* **Exercise aim**:
Return each line of the entries below that contains the string "семья", matching case exactly.

Collected data

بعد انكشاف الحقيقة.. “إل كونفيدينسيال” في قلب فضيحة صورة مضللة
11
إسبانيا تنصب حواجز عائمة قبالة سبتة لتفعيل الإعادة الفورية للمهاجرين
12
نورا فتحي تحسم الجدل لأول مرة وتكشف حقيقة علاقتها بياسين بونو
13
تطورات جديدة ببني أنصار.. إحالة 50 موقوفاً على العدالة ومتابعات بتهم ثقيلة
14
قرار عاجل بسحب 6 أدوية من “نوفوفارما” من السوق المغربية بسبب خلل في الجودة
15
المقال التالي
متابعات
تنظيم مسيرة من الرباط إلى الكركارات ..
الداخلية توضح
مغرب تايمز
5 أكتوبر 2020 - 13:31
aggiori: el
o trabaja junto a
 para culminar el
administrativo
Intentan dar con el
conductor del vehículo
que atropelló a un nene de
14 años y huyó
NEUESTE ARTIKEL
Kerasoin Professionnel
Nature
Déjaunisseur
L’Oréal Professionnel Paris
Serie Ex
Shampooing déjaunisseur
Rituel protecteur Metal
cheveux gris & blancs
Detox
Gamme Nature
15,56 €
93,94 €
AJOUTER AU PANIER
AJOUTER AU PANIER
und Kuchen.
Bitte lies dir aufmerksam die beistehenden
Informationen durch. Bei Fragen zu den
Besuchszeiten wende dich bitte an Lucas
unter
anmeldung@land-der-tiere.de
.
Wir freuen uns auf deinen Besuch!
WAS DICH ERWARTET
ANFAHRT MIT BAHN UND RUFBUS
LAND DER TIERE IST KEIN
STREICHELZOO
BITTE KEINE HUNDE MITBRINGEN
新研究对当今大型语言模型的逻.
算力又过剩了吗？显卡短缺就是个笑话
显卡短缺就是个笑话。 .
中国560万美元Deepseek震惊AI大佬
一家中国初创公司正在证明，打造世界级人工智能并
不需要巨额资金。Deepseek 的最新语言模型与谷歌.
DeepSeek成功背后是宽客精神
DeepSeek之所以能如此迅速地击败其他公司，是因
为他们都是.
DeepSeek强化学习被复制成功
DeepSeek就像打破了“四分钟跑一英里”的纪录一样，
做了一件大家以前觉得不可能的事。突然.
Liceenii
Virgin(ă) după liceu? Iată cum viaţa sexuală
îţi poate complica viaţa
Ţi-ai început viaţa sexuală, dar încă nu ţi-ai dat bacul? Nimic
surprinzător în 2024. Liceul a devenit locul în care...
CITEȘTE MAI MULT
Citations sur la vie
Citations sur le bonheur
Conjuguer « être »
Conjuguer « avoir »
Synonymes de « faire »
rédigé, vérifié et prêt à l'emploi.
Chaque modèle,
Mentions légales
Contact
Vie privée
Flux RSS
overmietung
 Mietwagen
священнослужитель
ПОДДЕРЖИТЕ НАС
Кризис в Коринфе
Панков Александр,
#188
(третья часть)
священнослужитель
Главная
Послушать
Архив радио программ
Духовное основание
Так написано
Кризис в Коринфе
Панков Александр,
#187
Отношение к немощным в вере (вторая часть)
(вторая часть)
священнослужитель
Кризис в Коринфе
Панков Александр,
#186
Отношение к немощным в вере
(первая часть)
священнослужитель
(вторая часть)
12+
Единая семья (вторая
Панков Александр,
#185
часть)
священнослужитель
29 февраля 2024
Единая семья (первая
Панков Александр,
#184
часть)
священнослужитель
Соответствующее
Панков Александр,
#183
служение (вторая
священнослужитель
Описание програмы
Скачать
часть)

* **Result of the exercise**:
Единая семья (вторая
Единая семья (первая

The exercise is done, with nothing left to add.